Understanding the Covariance Matrix

This article is showing a geometric and intuitive explanation of the covariance matrix and the way it describes the shape of a data set. We will describe the geometric relationship of the covariance matrix with the use of linear transformations and eigendecomposition.

Introduction

Before we get started, we shall take a quick look at the difference between covariance and variance. Variance measures the variation of a single random variable (like the height of a person in a population), whereas covariance is a measure of how much two random variables vary together (like the height of a person and the weight of a person in a population). The formula for variance is given by

$$
\sigma^2_x = \frac{1}{n-1} \sum^{n}_{i=1}(x_i – \bar{x})^2 \\
$$

where $n$ is the number of samples (e.g. the number of people) and $\bar{x}$ is the mean of the random variable $x$ (represented as a vector). The covariance $\sigma(x, y)$ of two random variables $x$ and $y$ is given by

$$
\sigma(x, y) = \frac{1}{n-1} \sum^{n}_{i=1}{(x_i-\bar{x})(y_i-\bar{y})}
$$

with n samples. The variance $\sigma_x^2$ of a random variable $x$ can be also expressed as the covariance with itself by $\sigma(x, x)$.

Covariance Matrix

With the covariance we can calculate entries of the covariance matrix, which is a square matrix given by $C_{i,j} = \sigma(x_i, x_j)$ where $C \in \mathbb{R}^{d \times d}$ and $d$ describes the dimension or number of random variables of the data (e.g. the number of features like height, width, weight, …). Also the covariance matrix is symmetric since $\sigma(x_i, x_j) = \sigma(x_j, x_i)$. The diagonal entries of the covariance matrix are the variances and the other entries are the covariances. For this reason, the covariance matrix is sometimes called the _variance-covariance matrix_. The calculation for the covariance matrix can be also expressed as

$$
C = \frac{1}{n-1} \sum^{n}_{i=1}{(X_i-\bar{X})(X_i-\bar{X})^T}
$$

where our data set is expressed by the matrix $X \in \mathbb{R}^{n \times d}$. Following from this equation, the covariance matrix can be computed for a data set with zero mean with $ C = \frac{XX^T}{n-1}$ by using the semi-definite matrix $XX^T$.
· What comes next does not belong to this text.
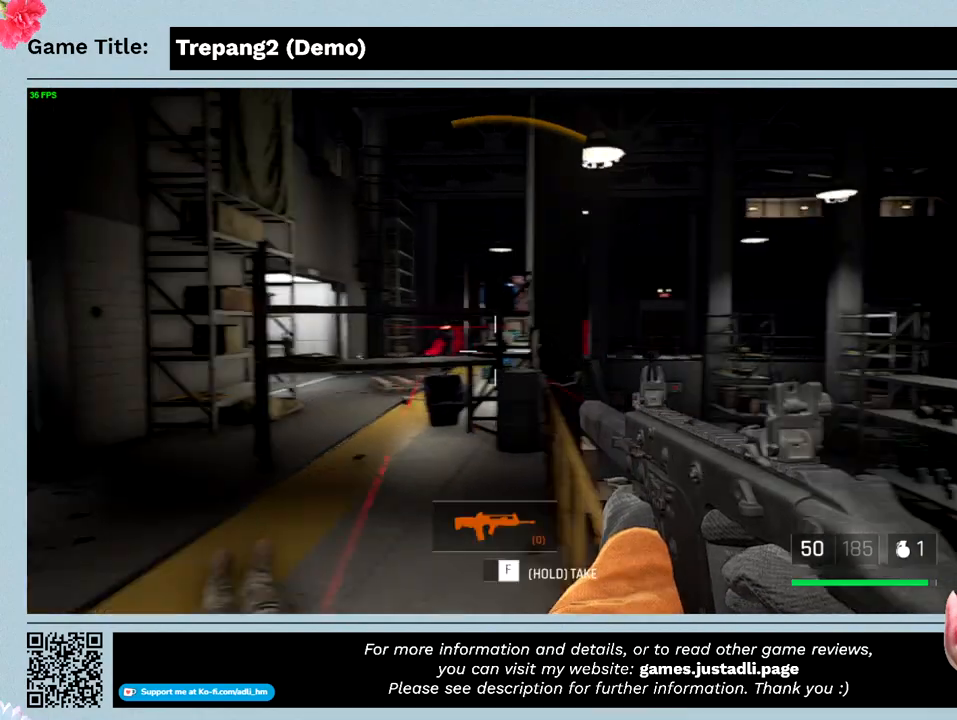
{"keys": ["a"], "mouse": ["left"], "events": [[233, "mouse_left", "down"]]}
In this article, we will focus on the two-dimensional case, but it can be easily generalized to more dimensional data. Following from the previous equations the covariance matrix for two dimensions is given by

$$
C = \left( \begin{array}{ccc}
\sigma(x, x) & \sigma(x, y) \\
\sigma(y, x) & \sigma(y, y) \end{array} \right)
$$

We want to show how linear transformations affect the data set and in result the covariance matrix. First we will generate random points with mean values $\bar{x}$, $\bar{y}$ at the origin and unit variance $\sigma^2_x = \sigma^2_y = 1$ which is also called white noise and has the identity matrix as the covariance matrix.

import numpy as np
import matplotlib.pyplot as plt
%matplotlib inline

plt.style.use('ggplot')
plt.rcParams['figure.figsize'] = (12, 8)

# Normal distributed x and y vector with mean 0 and standard deviation 1
x = np.random.normal(0, 1, 500)
y = np.random.normal(0, 1, 500)
X = np.vstack((x, y)).T

plt.scatter(X[:, 0], X[:, 1])
plt.title('Generated Data')
plt.axis('equal');

This case would mean that $x$ and $y$ are independent (or uncorrelated) and the covariance matrix $C$ is

$$
C = \left( \begin{array}{ccc}
\sigma_x^2 & 0 \\
0 & \sigma_y^2 \end{array} \right)
$$

We can check this by calculating the covariance matrix

# Covariance
def cov(x, y):
    xbar, ybar = x.mean(), y.mean()
    return np.sum((x - xbar)*(y - ybar))/(len(x) - 1)

# Covariance matrix
def cov_mat(X):
    return np.array([[cov(X[0], X[0]), cov(X[0], X[1])], \
                     [cov(X[1], X[0]), cov(X[1], X[1])]])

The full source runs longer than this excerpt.